Data annotation scheme of MTAPipeline is the most valuable contribution: Utilizing Grounded-SAM + LLaVA to realize automated mask-text alignment annotation is general and scalable, allowing migration to any task requiring local region-text alignment.
Computing VGG style loss in latent space is a clever design: It is calculated on UNet outputs at different noise levels rather than pixel space, avoiding the extra computational overhead of decoding to pixel space.
Edge prediction only requires extending a single output dimension to bring structural improvements, incurring almost zero extra computational cost.
The data construction pipeline scales well: As long as there is a segmentation model + VLM, MTAPipeline can run on any image data to generate mask-text pairs, which is methodologically not restricted to the inpainting task.

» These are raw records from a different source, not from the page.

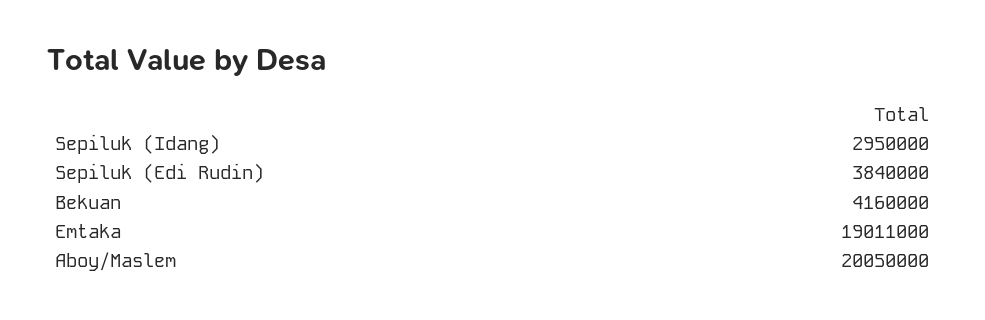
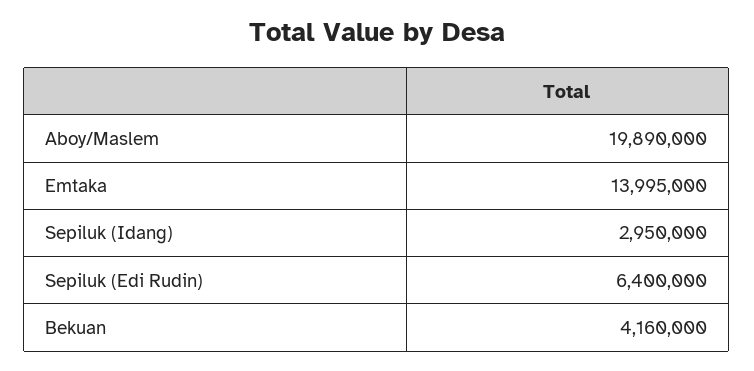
  {
    "Sepiluk (Idang)": 2950000,
-   "Sepiluk (Edi Rudin)": 3840000,
+   "Sepiluk (Edi Rudin)": 6400000,
    "Bekuan": 4160000,
-   "Emtaka": 19011000,
+   "Emtaka": 13995000,
-   "Aboy/Maslem": 20050000
+   "Aboy/Maslem": 19890000
  }

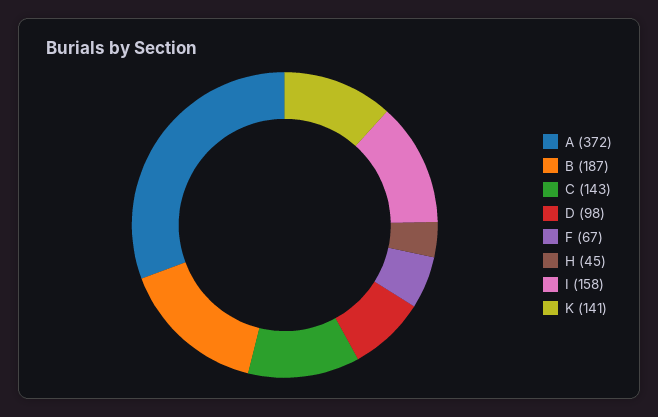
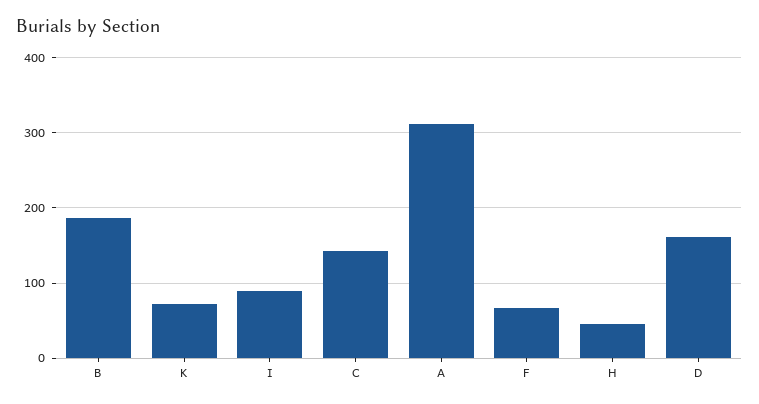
  {
-   "A": 372,
+   "A": 310,
    "B": 187,
    "C": 143,
-   "D": 98,
+   "D": 160,
    "F": 67,
    "H": 45,
-   "I": 158,
+   "I": 90,
-   "K": 141
+   "K": 70
  }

Limitations & Future Work¶

Lack of open-source code makes reproducibility questionable.
MTADataset relies on the upper limit of LLaVA and Grounded-SAM quality, which may generate erroneous annotations in complex scenes.
The individual contributions of the three loss functions are not detailed in the main text (placed in supplementary materials), making it hard to precisely judge the marginal effect of each loss.
The VGG input channels for style loss were changed from 3 to 4 to match the latent channels; whether this modification impacts the feature extraction ability of pre-trained VGG is worth discussing.
Utilizing a stronger VLM (such as GPT-4V or InternVL2) instead of LLaVA could be considered to improve annotation quality.
Applicability to DiT architectures (e.g., SD3/FLUX) has not been explored, and the effectiveness of the dual-branch strategy on DiT remains unknown.
The edge prediction target uses the Sobel operator to extract GT; such handcrafted edge detection might not be as effective as learned structural representations.

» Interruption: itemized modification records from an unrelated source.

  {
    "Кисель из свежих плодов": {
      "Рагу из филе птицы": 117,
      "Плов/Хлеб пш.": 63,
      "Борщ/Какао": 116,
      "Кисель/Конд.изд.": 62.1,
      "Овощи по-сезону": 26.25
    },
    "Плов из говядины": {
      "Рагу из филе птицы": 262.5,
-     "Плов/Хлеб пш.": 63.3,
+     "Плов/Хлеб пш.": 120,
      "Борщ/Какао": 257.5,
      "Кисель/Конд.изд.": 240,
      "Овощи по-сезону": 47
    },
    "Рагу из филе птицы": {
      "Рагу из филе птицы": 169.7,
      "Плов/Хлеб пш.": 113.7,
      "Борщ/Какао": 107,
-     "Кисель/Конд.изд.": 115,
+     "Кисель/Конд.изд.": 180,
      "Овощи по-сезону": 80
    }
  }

vs BrushNet: BrushNet uses dual-branch pixel-level information but does not align mask-text. This work builds on it by adding data alignment + structural constraints + style constraints. BrushNet's style is dominated by the base model; MTADiffusion explicitly optimizes it via the VGG Gram matrix.
vs SmartBrush/PowerPaint: They use simple labels from OpenImages (only category names). In contrast, this work uses VLM to generate detailed descriptions covering both content and style. The data scale (25M mask-text pairs vs tens of thousands) and annotation quality are significantly enhanced.
vs CAT-Diffusion: CAT uses a semantic inpainter to extract vision-text features cascading the diffusion model, but it is limited by the upper-bound capacity of the masked image and short labels. Our end-to-end training is cleaner.
vs SDI (Stable Diffusion Inpainting): SDI uses whole-image captions + random masks for training, causing semantic misalignment during the training phase. However, its style consistency achieved through training on 600M images is worth learning from.

Rating¶

Novelty: ⭐⭐⭐行业 Systematic solutions across three dimensions (data + structure + style), but the innovation of each single component is limited on its own.
Experimental Thoroughness: ⭐⭐⭐⭐ Adequate comparisons on BrushBench and EditBench, and a convincing user study, but the ablation is not fully integrated.
Writing Quality: ⭐⭐⭐⭐ Clarified problem definition and well-structured methodology description.
Value: ⭐⭐⭐⭐ MTAPipeline and MTADataset provide sustained value to the community, and the three strategies can be generalized to other inpainting models.